The Judge’s reasons for the three year disqualification period

[22] In this case, Judge Blackie considered the appropriate sentence was 18 months imprisonment. He explained to Mr Stone that there were:

[4] ... Two reasons for that. One of course is that this is your eighth occasion. The second is that you elected trial by jury but you did not turn up for trial. You disappeared, laid low for some years and it was only recently that you have been re-arrested.
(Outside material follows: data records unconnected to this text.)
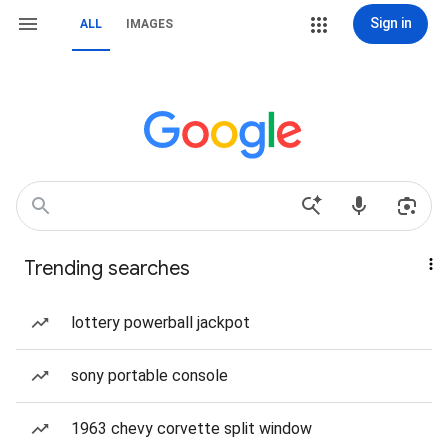
Sign in
ALL
IMAGES
Trending searches
lottery powerball jackpot
sony portable console
1963 chevy corvette split window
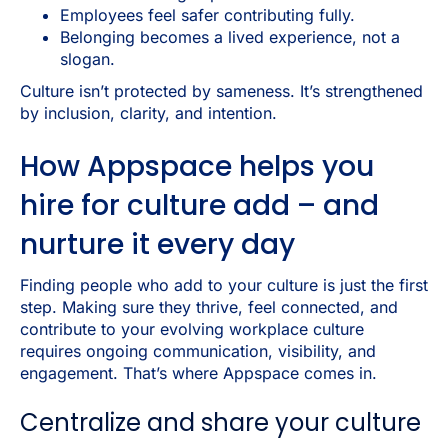
Employees feel safer contributing fully.
Belonging becomes a lived experience, not a
slogan.
Culture isn’t protected by sameness. It’s strengthened
by inclusion, clarity, and intention.
How Appspace helps you
hire for culture add – and
nurture it every day
Finding people who add to your culture is just the first
step. Making sure they thrive, feel connected, and
contribute to your evolving workplace culture
requires ongoing communication, visibility, and
engagement. That’s where Appspace comes in.
Centralize and share your culture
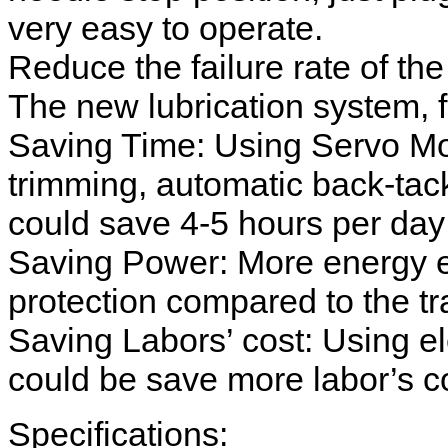
very easy to operate.
Reduce the failure rate of th
The new lubrication system, 
Saving Time: Using Servo Mot
trimming, automatic back-tacki
could save 4-5 hours per day 
Saving Power: More energy e
protection compared to the tra
Saving Labors’ cost: Using el
could be save more labor’s co
Specifications:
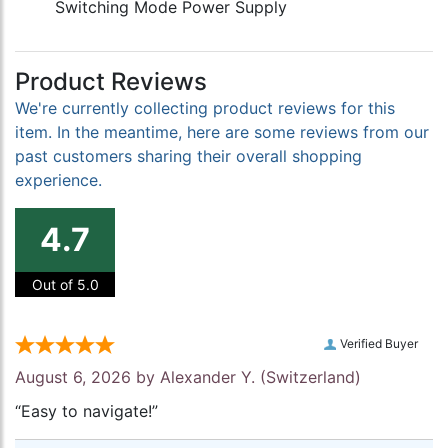
Switching Mode Power Supply
Product Reviews
We're currently collecting product reviews for this
item. In the meantime, here are some reviews from our
past customers sharing their overall shopping
experience.
4.7
Out of 5.0
Verified Buyer
August 6, 2026 by
Alexander Y.
(Switzerland)
“Easy to navigate!”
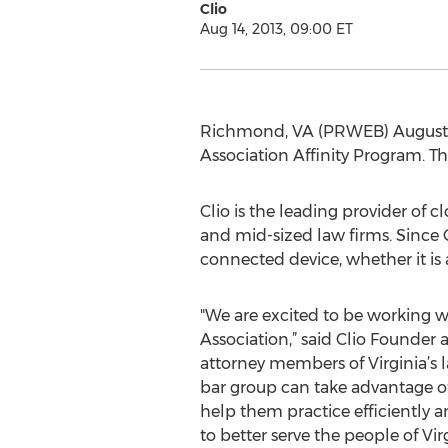
Clio
Aug 14, 2013, 09:00 ET
Richmond, VA (PRWEB) August 14,
Association Affinity Program. Th
Clio is the leading provider of 
and mid-sized law firms. Since C
connected device, whether it is 
"We are excited to be working wi
Association,” said Clio Founder
attorney members of Virginia’s l
bar group can take advantage of
help them practice efficiently a
to better serve the people of Virg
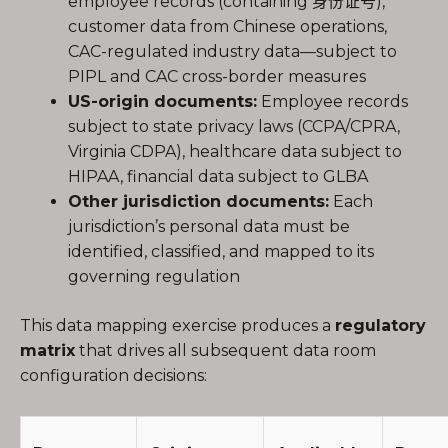
employee records (containing 身份证号),
customer data from Chinese operations,
CAC-regulated industry data—subject to
PIPL and CAC cross-border measures
US-origin documents:
Employee records
subject to state privacy laws (CCPA/CPRA,
Virginia CDPA), healthcare data subject to
HIPAA, financial data subject to GLBA
Other jurisdiction documents:
Each
jurisdiction’s personal data must be
identified, classified, and mapped to its
governing regulation
This data mapping exercise produces a
regulatory
matrix
that drives all subsequent data room
configuration decisions:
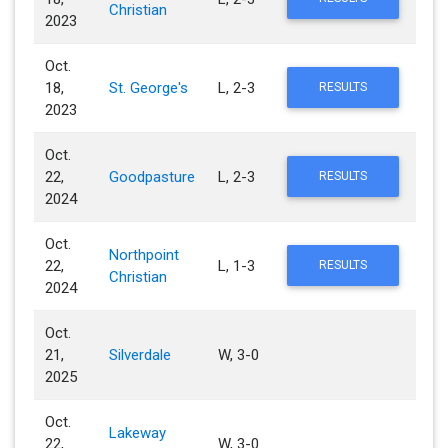
Christian
2023
Oct.
18,
St. George's
L, 2-3
RESULTS
2023
Oct.
22,
Goodpasture
L, 2-3
RESULTS
2024
Oct.
Northpoint
22,
L, 1-3
RESULTS
Christian
2024
Oct.
21,
Silverdale
W, 3-0
2025
Oct.
Lakeway
22,
W, 3-0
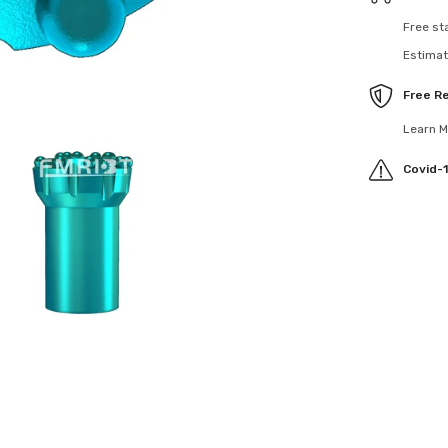
Free sta
Estimate
Free Re
Learn Mo
Covid-19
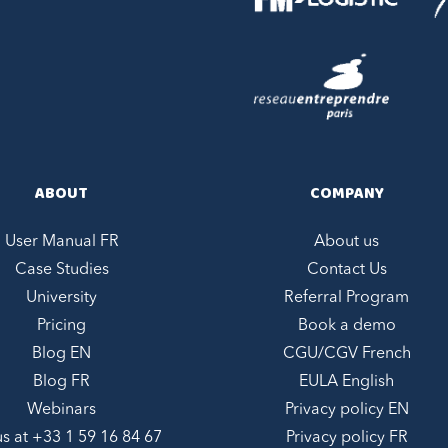
ABOUT
COMPANY
User Manual FR
About us
Case Studies
Contact Us
University
Referral Program
Pricing
Book a demo
Blog EN
CGU/CGV French
Blog FR
EULA English
Webinars
Privacy policy EN
us at +
33 1 59 16 84 67
Privacy policy FR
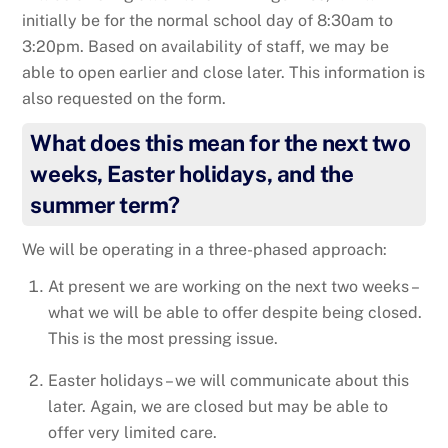
initially be for the normal school day of 8:30am to
3:20pm. Based on availability of staff, we may be
able to open earlier and close later. This information is
also requested on the form.
What does this mean for the next two
weeks, Easter holidays, and the
summer term?
We will be operating in a three-phased approach:
At present we are working on the next two weeks –
what we will be able to offer despite being closed.
This is the most pressing issue.
Easter holidays – we will communicate about this
later. Again, we are closed but may be able to
offer very limited care.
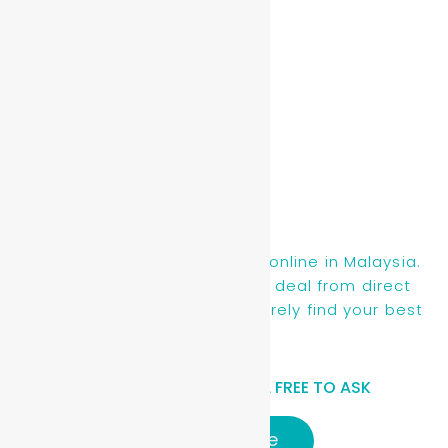
Read More »
Find new, recon & used cars online in Malaysia.
You will be getting the best deal from direct
owners or dealers, you will surely find your best
ride here.
HAVE A QUESTIONS? FEEL FREE TO ASK
Click here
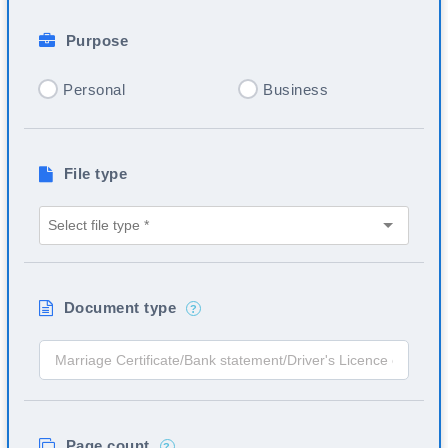
Purpose
Personal
Business
File type
Document type
?
Page count
?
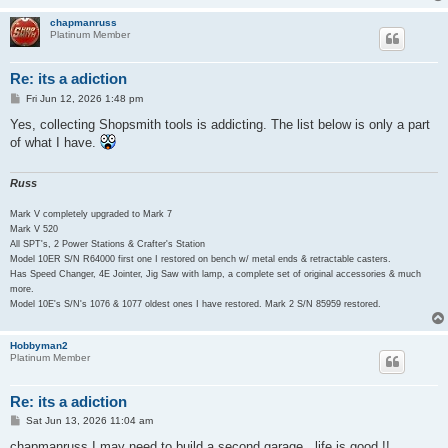
chapmanruss
Platinum Member
Re: its a adiction
P
Fri Jun 12, 2026 1:48 pm
o
s
Yes, collecting Shopsmith tools is addicting. The list below is only a part
t
of what I have.
Russ
Mark V completely upgraded to Mark 7
Mark V 520
All SPT's, 2 Power Stations & Crafter's Station
Model 10ER S/N R64000 first one I restored on bench w/ metal ends & retractable casters.
Has Speed Changer, 4E Jointer, Jig Saw with lamp, a complete set of original accessories & much
more.
Model 10E's S/N's 1076 & 1077 oldest ones I have restored. Mark 2 S/N 85959 restored.
Hobbyman2
Platinum Member
Re: its a adiction
P
Sat Jun 13, 2026 11:04 am
o
s
chapmanruss I may need to build a second garage , life is good !!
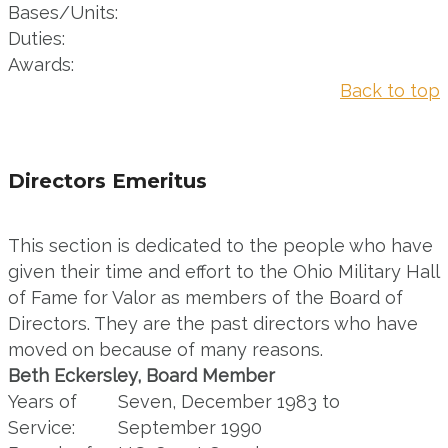
Bases/Units:
Duties:
Awards:
Back to top
Directors Emeritus
This section is dedicated to the people who have
given their time and effort to the Ohio Military Hall
of Fame for Valor as members of the Board of
Directors. They are the past directors who have
moved on because of many reasons.
Beth Eckersley, Board Member
Years of
Seven, December 1983 to
Service:
September 1990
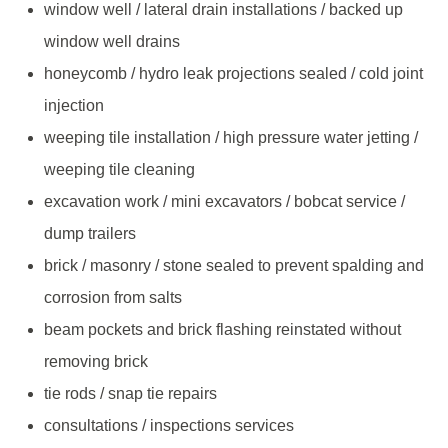
window well / lateral drain installations / backed up
window well drains
honeycomb / hydro leak projections sealed / cold joint
injection
weeping tile installation / high pressure water jetting /
weeping tile cleaning
excavation work / mini excavators / bobcat service /
dump trailers
brick / masonry / stone sealed to prevent spalding and
corrosion from salts
beam pockets and brick flashing reinstated without
removing brick
tie rods / snap tie repairs
consultations / inspections services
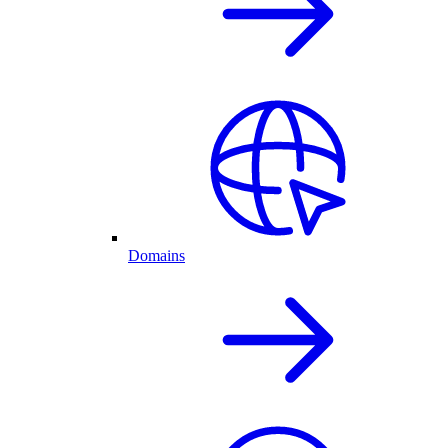
Domains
[23] Dealing with the first reason, six of Mr Stone’s previous seven EBA convictions were in the years 1980-1992, with the seventh in April 2002. Thus, he had not been apprehended for drink-driving for a little over three years when the present offence occurred on 18 June 2005. But the Judge could disregard the ensuing four years, during which Mr Stone “went beneath the radar”. The Judge’s second reason is very much specific to this case. It is a neat demonstration of the type of factor which satisfies us that no correlation exists between the number of EBA convictions and the period of disqualification imposed.
[24] It was only the appellant’s family responsibilities which persuaded the Judge to impose a sentence of eight months home detention. The Judge clearly saw the three year disqualification period as offsetting the leniency of a comparatively short term of home detention. What the Judge imposed was a sentence ‘in the round’. This emerges clearly from the Judge’s final sentencing remark:

[15] There you are, so you have got eight months’ home detention with the conditions that I have outlined and you will not be driving again for another three years.

[25] Viewed as a component of an overall sentence for an eighth EBA conviction in the circumstances here (driving a car full of young people with a reading approaching double the legal limit), we cannot regard the three year disqualification period as manifestly excessive.

Result

[26] The appeal is dismissed. The three year disqualification period stands.